CREATE AN ENCRYPTED ARCHIVE WITH UNARCHIVER ONE
Launch the Microsoft Store and search for “zip” and you’ll find dozens of programs that range from free to fairly expensive. If you’re a software developer, you’ll need the ability to create install archives and similar, but for this task, the free app Unarchiver One will do the job just fine.
Download and install it on your PC, then launch the program and choose “Compress” from the options on the left side of the main window:
The basic process is going to be to drag everything you want in the archive into this window, then click “Compress All”, at which time you’ll be prompted to enter a password if you want. Going step by step, I’ve dragged a bunch of image files into the archive:
Looks good. Six image files, all in PNG format. Now click on “Compress All” to actually create the compressed archive file, suitable for email, cloud storage, sharing with friends, etc. A window pops up:
Choose a name for the archive, specify its destination location, and you’re ready to proceed. You can leave “zip” as the archive format, it’s universally accepted by Mac, PC, and Linux systems. Now click on “Advanced >” just above the OK button to get to the advanced features. The window expands to add a few more options:
You can specify a more computationally demanding compression level to shrink your archive further, but what we’re interested in at this point is the “Encrypt with password“, which isn’t greyed out! Check that box and the window will immediately prompt you for the encryption password:
I’m using a pretty short password, as you can see, but longer is generally better from a security perspective.
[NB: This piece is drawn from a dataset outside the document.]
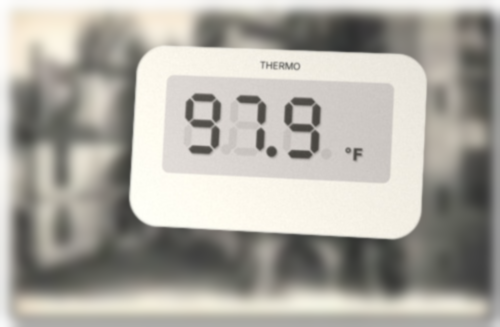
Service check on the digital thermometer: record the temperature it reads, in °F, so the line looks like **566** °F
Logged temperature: **97.9** °F
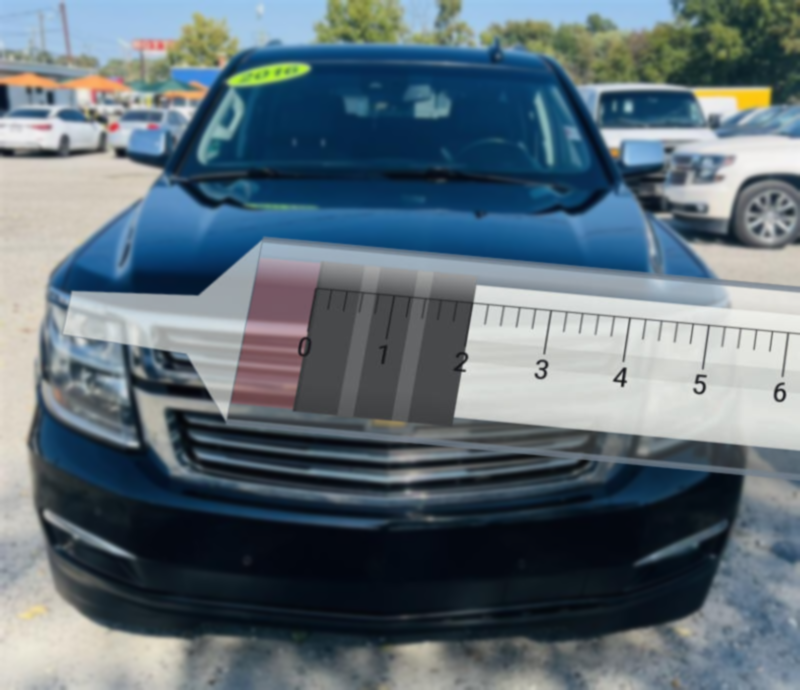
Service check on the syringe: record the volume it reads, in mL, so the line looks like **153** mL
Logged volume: **0** mL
Warning: If you forget this password, there’s no reliable way to ever circumvent this protection so you’ll be out of luck ever being able to access this data again. Be careful!
Click “OK” and you’ve just created a password protected, encrypted ZIP archive on your PC. Well done.
WORKING WITH AN ENCRYPTED ZIP ARCHIVE
Now that you’ve created an encrypted file archive, I’ll warn you that the experience can be a bit disconcerting: You can still open up the archive and see all the files listed within:
From a privacy perspective, it’s worth pointing out that the file names are not protected, though their contents is. Some people find it smart to rename files before adding them to the archive, or to have a generically named folder that all the files are stored within.
Notice above the column “Password protected” and the “Yes” for each and every image. Try to open one up to view the contents and Windows complains:
It also works on a Mac system if you copy over the archive file:
That’s it. You should be able to encrypt and password protect files and folders to your heart’s desire now. Good luck!